Advantages for Analytic and Data Warehousing Queries

There is a literal cornucopia of advantages that IMCS provides for just about any type of SQL query, but it is especially useful in data warehousing environments and for heavy analytic processing.

In-Memory Compression. IMCS offers five different levels of in-memory compression, and that means a compute node’s relatively precious DRAM is preserved. Compression factors vary based on the type of data retained in the table’s columns, the number of NULL values, and the compressibility of the data itself. The DBMS_COMPRESSION utility has been upgraded to estimate just how much compression can be reasonably expected for a targeted object based on the object’s size, its columns’ attributes, and the desired level of compression.

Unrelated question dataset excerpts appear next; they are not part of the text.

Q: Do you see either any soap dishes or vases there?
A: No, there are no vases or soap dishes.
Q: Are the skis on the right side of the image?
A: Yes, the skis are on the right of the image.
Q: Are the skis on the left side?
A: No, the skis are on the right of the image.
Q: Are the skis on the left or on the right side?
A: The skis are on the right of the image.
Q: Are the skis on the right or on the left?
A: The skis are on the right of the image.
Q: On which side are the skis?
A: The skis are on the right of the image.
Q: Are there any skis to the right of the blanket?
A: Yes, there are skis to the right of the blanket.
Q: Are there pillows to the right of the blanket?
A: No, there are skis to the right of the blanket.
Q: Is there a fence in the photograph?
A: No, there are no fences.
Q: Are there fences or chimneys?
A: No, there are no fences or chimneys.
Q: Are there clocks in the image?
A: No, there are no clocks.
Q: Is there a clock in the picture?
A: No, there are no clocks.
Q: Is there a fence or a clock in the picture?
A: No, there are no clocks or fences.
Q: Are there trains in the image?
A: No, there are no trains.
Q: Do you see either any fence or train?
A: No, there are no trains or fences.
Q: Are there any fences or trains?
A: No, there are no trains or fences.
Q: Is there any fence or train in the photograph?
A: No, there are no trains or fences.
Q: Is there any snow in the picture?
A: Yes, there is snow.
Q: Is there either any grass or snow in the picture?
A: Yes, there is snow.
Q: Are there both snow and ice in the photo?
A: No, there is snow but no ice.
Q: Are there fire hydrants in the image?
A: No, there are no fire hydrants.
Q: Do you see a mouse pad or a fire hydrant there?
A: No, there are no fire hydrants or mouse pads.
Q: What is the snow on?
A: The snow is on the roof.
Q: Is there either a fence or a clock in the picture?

In-Memory Joins and Filtering. Joining data sources together – especially using hash joins when data sources are enormous – can consume equally huge amounts of memory and processing cycles. IMCS can leverage the concept of Bloom Filters – present “under the covers” in the Oracle optimizer since Oracle 10gR2 – to convert the join to a filter that can be applied very efficiently to a massive row sources, thus reduce processing cycles. Also, IMCS has adapted and leveraged the Oracle Exadata concept of storage indexes to identify exactly where data isn’t present and often completely avoids scanning vast sections of database objects when applying selection criteria filters.

In-Memory Aggregation. Designed especially for star schema query performance improvements, this feature leverages a completely new set of optimizer methods collectively known as vector transformation to quickly identify the matching dimension keys for the query and then apply those limiting filters to the fact table. Vector transformation leverages single-instruction processing multiple data values (SIMD) vector processing so that it’s essentially possible to read all of the possible values in one or more dimensional row sets at one time. This reduces the need for complex bitmap join index structures to weed out non-matching dimension data. SIMD vector processing can also benefit analytic functions that require aggregation – SUM, COUNT, AVERAGE, and many others – especially when huge data volumes are involved.

In-Memory Advisor: Helping Hand for IMCS Placement

It’s important to remember that the IMCS is a memory column store within the database’s SGA that requires an instance restart to establish; furthermore, once it’s been sized, it cannot be resized without another bounce of the instance. It’s therefore important to establish exactly which tables and table partitions will benefit most from being populated into the IMCS, and – more importantly – which ones shouldn’t be placed within it.

The good news is that as of October 2015, Oracle offers a new feature set called the In-Memory Advisor that makes relatively short work of determining which objects would most benefit based on an observed workload. It does require the installation of some additional database objects and the creation of a new schema owner, but it takes only seconds to complete.

Once installed, SQL script imadvisor_analyze_and_report.sql will prompt for the duration of the “lookback period” on which it should construct its advice, as shown below:

The In-Memory Advisor produces a series of informative HTML-based reports that detail:

The approximate recommended size of the IMCS
Which objects should be placed in the IMCS and why
Estimated in-memory compression ratios for recommended objects
The Advisor’s rationale for its recommendations

It also provides a SQL script that, when executed, will alter the necessary database initialization parameters and even add the recommended objects at the appropriate memory compression level to the IMCS.

One final note: Please be aware that the In-Memory Advisor and the In-Memory Column Store do required additional Oracle licensing.